───── Given data ─────
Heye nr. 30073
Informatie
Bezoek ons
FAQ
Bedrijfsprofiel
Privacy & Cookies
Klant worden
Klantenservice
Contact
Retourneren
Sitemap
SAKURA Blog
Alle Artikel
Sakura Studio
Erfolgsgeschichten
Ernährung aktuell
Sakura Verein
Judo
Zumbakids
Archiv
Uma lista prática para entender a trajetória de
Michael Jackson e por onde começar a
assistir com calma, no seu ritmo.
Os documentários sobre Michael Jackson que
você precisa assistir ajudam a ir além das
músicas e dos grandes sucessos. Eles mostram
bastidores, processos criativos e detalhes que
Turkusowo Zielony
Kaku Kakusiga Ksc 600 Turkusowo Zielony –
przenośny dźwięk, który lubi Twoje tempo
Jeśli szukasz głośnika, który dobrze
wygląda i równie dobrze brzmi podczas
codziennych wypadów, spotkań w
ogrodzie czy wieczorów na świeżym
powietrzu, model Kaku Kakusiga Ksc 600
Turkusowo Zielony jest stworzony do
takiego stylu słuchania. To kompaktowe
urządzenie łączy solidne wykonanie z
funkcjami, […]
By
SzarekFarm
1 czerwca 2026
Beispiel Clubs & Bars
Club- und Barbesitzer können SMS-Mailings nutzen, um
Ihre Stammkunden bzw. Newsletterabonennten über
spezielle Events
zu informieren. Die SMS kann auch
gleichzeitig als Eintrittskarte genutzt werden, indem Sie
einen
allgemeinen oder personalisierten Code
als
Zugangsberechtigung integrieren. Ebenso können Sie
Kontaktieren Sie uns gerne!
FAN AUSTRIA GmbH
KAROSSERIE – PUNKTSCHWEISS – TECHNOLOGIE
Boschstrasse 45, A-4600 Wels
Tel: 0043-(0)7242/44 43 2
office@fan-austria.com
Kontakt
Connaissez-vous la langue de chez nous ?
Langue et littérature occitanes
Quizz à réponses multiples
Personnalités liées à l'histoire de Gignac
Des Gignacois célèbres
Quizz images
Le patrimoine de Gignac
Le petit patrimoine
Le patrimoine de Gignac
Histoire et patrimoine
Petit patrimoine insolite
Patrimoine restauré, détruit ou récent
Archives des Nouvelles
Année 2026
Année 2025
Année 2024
─────
───── Given data ─────
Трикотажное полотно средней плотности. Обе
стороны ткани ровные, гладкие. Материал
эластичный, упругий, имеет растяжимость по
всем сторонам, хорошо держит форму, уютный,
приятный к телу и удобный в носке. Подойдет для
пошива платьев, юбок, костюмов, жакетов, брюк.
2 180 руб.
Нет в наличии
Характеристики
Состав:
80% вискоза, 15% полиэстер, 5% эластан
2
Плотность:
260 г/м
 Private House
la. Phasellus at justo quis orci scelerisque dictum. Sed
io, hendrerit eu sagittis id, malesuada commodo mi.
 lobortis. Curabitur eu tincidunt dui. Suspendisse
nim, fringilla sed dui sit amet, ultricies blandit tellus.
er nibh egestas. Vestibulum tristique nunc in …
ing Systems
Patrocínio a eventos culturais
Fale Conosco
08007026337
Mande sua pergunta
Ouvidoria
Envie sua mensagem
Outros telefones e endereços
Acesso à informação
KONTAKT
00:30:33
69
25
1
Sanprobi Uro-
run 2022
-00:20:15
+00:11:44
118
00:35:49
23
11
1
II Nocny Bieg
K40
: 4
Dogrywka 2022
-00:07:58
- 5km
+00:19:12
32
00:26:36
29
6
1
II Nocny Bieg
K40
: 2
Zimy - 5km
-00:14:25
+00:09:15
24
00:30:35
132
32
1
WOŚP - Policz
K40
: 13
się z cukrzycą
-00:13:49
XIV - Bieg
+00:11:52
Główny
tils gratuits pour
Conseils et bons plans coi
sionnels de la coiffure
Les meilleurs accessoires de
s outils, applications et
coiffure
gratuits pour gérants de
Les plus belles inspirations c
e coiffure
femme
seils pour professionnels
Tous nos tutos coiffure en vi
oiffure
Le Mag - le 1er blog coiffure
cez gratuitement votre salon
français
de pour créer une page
─────
» **What the task requires**
When a line in the records above contains the word "Jackson", copy it.

» **Your response**
Michael Jackson e por onde começar a
Os documentários sobre Michael Jackson que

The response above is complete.